Work request
In all the records below, swap every "Person at" for "Figure at" and write the lines out again with nothing else changed. Leave the pictures out.

Records for this exercise
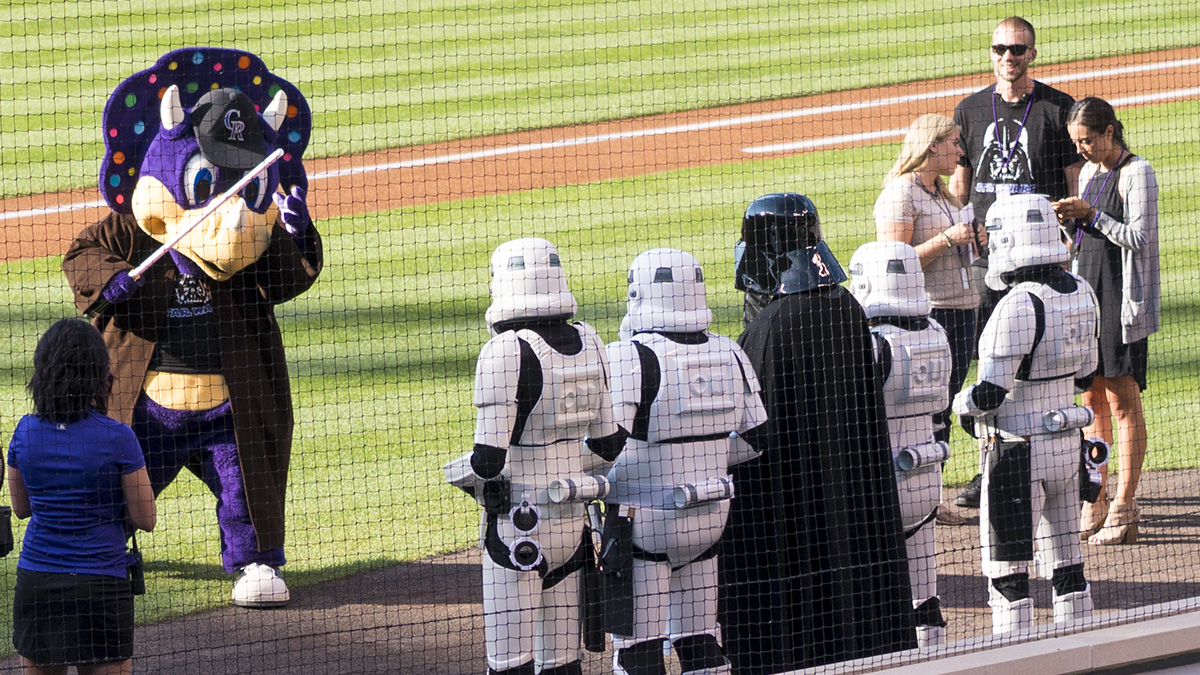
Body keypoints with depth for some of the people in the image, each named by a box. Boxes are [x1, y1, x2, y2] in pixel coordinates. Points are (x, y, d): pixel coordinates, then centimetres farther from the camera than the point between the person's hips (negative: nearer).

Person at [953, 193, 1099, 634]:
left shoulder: (1019, 305, -22)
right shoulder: (1079, 293, 3)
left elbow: (990, 393, -22)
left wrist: (964, 405, -2)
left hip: (1018, 452, -8)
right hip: (1067, 447, 8)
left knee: (1006, 571, 0)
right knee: (1066, 563, 16)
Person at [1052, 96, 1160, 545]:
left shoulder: (1136, 173, -9)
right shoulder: (1089, 173, 15)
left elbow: (1139, 238, -16)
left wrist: (1091, 214, -16)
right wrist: (1070, 221, 2)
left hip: (1123, 299, -8)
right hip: (1088, 291, 8)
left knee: (1122, 398, -7)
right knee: (1092, 397, 8)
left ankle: (1125, 510, -6)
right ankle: (1094, 505, 13)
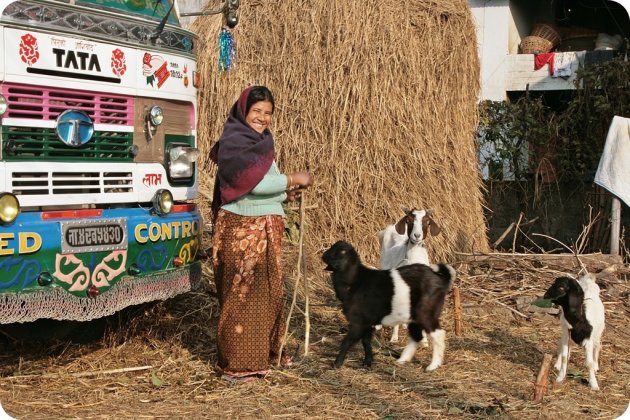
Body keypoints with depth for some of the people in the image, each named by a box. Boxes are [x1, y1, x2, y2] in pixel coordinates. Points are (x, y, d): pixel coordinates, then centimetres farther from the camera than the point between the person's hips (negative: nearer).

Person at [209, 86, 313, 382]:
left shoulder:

Written response
Body keypoints with depth for some of the people in the image, each named by a box. Boxes are [x1, y1, x2, y2] in pixel coordinates. Points are (x, y, d): pixel coordinates, then centimetres farther from the camera than the point between the person's hips (negative: nearer).

Figure at [953, 193, 1099, 634]:
left shoulder: (1019, 305, -22)
right shoulder: (1079, 293, 3)
left elbow: (990, 393, -22)
left wrist: (964, 405, -2)
left hip: (1018, 452, -8)
right hip: (1067, 447, 8)
left knee: (1006, 571, 0)
right knee: (1066, 563, 16)
Figure at [1052, 96, 1160, 545]:
left shoulder: (1136, 173, -9)
right shoulder: (1089, 173, 15)
left elbow: (1139, 238, -16)
left wrist: (1091, 214, -16)
right wrist: (1070, 221, 2)
left hip: (1123, 299, -8)
right hip: (1088, 291, 8)
left knee: (1122, 398, -7)
right knee: (1092, 397, 8)
left ankle: (1125, 510, -6)
right ankle: (1094, 505, 13)
Body keypoints with depth for some of the people in the image, each named by a box. Boxes are [x1, y1, x2, y2] in pixel coordinates. Points are (x, y, d): pixel coordinates, then centimetres farther from the camera than the point between the person's hips (negative: nearer).

Figure at [209, 86, 313, 382]:
left shoulder:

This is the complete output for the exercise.